Extract to read:
B. Try to reduce the use of restraints by assessing the need for change, link the problem, interventions and outcomes.
C. If possible move the patient room to a nearby nurses' station, so that care can be provided shortly and also helpful to check on the client frequently.
Patient choice and autonomy are considered key in palliative care. Autonomy is about a person’s right to make their own decisions. To do this effectively, they need to have enough information. Patients do not always fully understand what they have been told, or they may not have been told. Decisions are best made without undue influence, and the person making the decision should also be deemed capable of doing so. Part of the nurse’s role, wherever possible, is to advocate for a competent patient’s right to decide their own course of action, whether it is something that the nurse feels is appropriate or not. Decision-making is complex and includes cultural and social aspects that are not always acknowledged. It may be difficult to stand by when a patient decides (something against advice) to take a course of action that is not considered ‘acceptable’ or ‘appropriate’. However, if the patient is capable of making such a decision and is well informed of the consequences of their actions, they must be allowed to exercise their autonomy to do so. Palliative care patients are often vulnerable and maybe more easily persuaded to make choices that they would not normally make, such as accepting further treatment that they don’t really want. They may also continue to request treatment that they have been told is futile and may not help. Further examination of their understanding of the situation and their goals is required to help support them in their decision-making.
Nurses are expected to refrain from causing harm, but they also have an obligation to help their patients. Ethicists often distinguish between obligatory and ideal beneficence. Ideal beneficence comprises extreme acts of generosity or attempts to benefit others on all possible occasions. Beneficence also includes protecting and defending the rights of others, rescuing persons who are in danger, and helping individuals with disabilities. For example resuscitating a drowning victim, providing vaccinations for the general population, encouraging a patient to quit smoking and start an exercise program, and talking to the community about STD prevention.
The nurse must not do anything that would purposely harm patients without the action being balanced by proportional benefit. Because many medications, procedures, and interventions cause harm in addition to benefit¸ the principle of non-maleficence provides little concrete guidance in the care of patients. Where this principle is most helpful is when it is balanced against beneficence. Example; Stopping a medication that is shown to be harmful, refusing to provide a treatment that has not been shown to be effective
One of the most common ethical dilemmas arises in the balancing of beneficence and non-malfeasance. This balance is the one between the benefits and risks of treatment and plays a role in nearly every medical decision such as whether to order a particular test, medication, procedure, operation or treatment. By providing informed consent, nurses give patients the information necessary to understand the scope and nature of the potential risks and benefits in order to make a decision. Ultimately it is the patient who assigns weight to the risks and benefits. Nonetheless, the potential benefits of any intervention must outweigh the risks in order for the action to be ethical.

Material supplied:
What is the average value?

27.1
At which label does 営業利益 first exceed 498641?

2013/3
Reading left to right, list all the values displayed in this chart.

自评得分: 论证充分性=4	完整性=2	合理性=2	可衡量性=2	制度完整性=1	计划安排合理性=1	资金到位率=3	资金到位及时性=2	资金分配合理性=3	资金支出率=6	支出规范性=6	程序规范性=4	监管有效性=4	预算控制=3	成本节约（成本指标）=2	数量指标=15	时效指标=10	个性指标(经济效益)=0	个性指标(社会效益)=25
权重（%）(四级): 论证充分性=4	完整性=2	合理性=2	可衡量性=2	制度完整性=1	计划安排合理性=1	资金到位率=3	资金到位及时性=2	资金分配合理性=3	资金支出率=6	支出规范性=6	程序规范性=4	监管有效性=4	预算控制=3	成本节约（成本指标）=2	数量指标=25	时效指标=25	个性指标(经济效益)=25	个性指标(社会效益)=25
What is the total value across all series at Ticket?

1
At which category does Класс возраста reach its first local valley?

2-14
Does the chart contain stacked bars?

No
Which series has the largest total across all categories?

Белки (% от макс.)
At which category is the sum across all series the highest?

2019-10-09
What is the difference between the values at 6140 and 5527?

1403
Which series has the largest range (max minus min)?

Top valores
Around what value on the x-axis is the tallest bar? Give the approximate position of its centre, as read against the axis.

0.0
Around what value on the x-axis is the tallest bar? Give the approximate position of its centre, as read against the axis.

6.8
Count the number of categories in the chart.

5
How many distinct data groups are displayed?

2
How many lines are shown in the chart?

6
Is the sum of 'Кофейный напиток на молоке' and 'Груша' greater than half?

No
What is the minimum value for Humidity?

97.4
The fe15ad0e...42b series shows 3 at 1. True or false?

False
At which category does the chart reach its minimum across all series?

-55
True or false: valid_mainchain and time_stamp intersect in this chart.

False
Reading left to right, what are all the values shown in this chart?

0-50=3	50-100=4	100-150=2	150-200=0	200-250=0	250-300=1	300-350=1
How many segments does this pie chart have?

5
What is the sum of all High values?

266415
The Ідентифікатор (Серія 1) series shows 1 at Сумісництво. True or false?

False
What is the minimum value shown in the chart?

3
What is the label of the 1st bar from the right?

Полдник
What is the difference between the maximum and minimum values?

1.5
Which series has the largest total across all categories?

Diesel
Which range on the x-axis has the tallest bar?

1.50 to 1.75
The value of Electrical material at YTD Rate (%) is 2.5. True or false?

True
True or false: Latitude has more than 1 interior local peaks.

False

What this exercise asks:
1. List the examples of beneficence given in the passage on nursing ethics.
2. Rewrite the passage on nursing ethics between "B. Try to reduce" and "the client frequently.", inclusive, substituting "physical restraints" for each occurrence of "restraints".

Task answers:
1.
- Resuscitating a drowning victim
- Providing vaccinations for the general population
- Encouraging a patient to quit smoking and start an exercise program
- Talking to the community about STD prevention

2.
B. Try to reduce the use of physical restraints by assessing the need for change, link the problem, interventions and outcomes.
C. If possible move the patient room to a nearby nurses' station, so that care can be provided shortly and also helpful to check on the client frequently.